To obtain an auto loan, the first step is to submit an application. Most financial institutions, including national banks, offer auto loans. You can also explore options at local banks, credit unions, or online lenders, which often provide faster approvals.

To expedite the process and gain insight into your loan terms, you can seek preapproval. This entails a lender conducting a credit check and presenting you with a formal offer before you officially apply.

2. The lender assesses your creditworthiness

When you submit an application for an auto loan, the chosen lender will evaluate your creditworthiness to determine the loan terms they can offer. Typically, financial institutions consider factors such as your credit score, existing debts, and any late payments or potential red flags in your credit history. Additionally, some banks may review your banking history to assess the amount of available cash. It’s important to note that each lender weighs these factors differently.

3. The lender sets the amount you can borrow and your APR

The loan amount and annual percentage rate (APR) depend on factors such as your monthly income, expenses, credit score, and existing debt. These elements are carefully considered to determine the most suitable borrowing options for you.
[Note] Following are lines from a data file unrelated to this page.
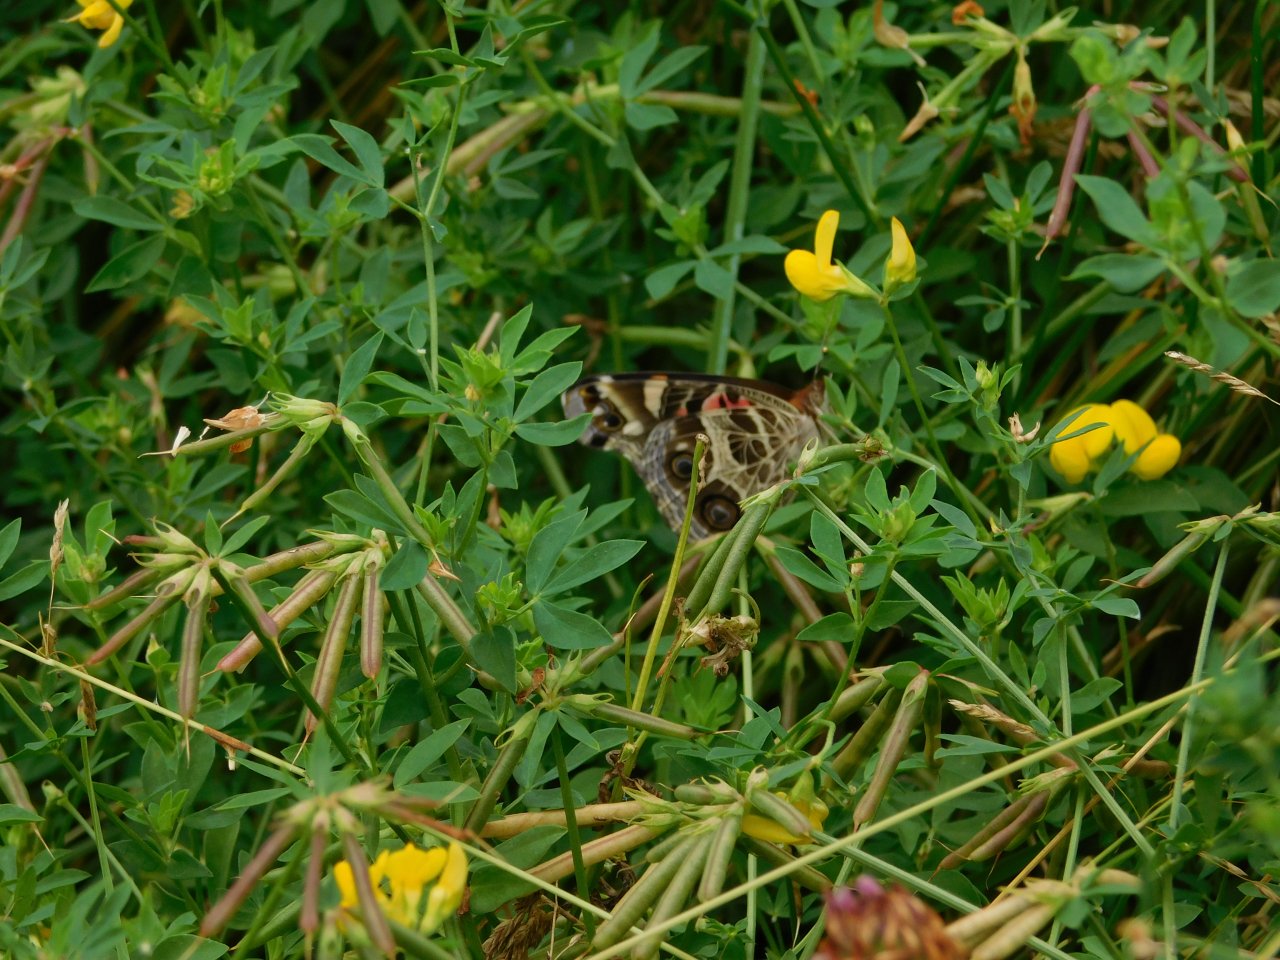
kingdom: Animalia
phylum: Arthropoda
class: Insecta
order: Lepidoptera
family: Nymphalidae
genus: Vanessa
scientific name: Vanessa virginiensis
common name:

The down payment you make will also impact your affordability. Let’s say you’re looking at a $40,000 vehicle but can only get approved for $35,000. In this scenario, a down payment of $5,000 will enable you to proceed with the purchase of the vehicle.

4. You repay the loan over a set term

The duration of your car loan has a significant impact on both your monthly payment and the total interest you’ll end up paying. A shorter loan term leads to higher monthly payments, but it also means less interest accrues over time. Typically, car loans range from 24 to 84 months.

For instance, let’s consider a $20,000 loan with a five-year term and a 6.00 percent annual percentage rate. In this scenario, the total interest paid would amount to just under $3,200. However, if we maintain the same loan amount and rate but opt for a three-year term, the total interest paid would be significantly reduced to just $1,904.

Once you have made payments on your loan for a while, you can refinance it. Refinancing can offer the opportunity to extend or shorten your loan term and potentially secure a better interest rate. Whether you choose to refinance with your current lender or explore options with a new one, take the time to shop around and find terms that align with your specific needs.

5. At the loan’s end, you own the car

The repayment process is simple. You’ll make consistent monthly payments until you’ve completely paid off your car loan. Once the loan is fully settled, you will be issued the vehicle’s title.

Direct vs. dealership financing

When it comes to financing a car, there are two primary options available. The first is direct financing, which involves obtaining a loan directly from a bank, credit union, or online lender without involving a dealership. This approach offers the convenience of dealing directly with the financial institution.

On the other hand, dealer financing entails the collaboration between a dealership and a lender to provide financing to customers. In this scenario, the dealership submits your information to various partner lenders and offers you financing based on the responses received.

While dealer financing may be convenient, it generally comes at a higher cost compared to direct financing. The interest rate for the loan often includes a markup, serving as a commission for the dealership.

To make an informed decision, it’s important to weigh the benefits and drawbacks of each financing option before proceeding.

Next steps

Gaining a comprehensive understanding of the mechanics behind auto loans and the various loan options available will empower you to make an informed decision when the time comes to purchase a car. By planning ahead, you may even uncover opportunities to save a significant amount of money.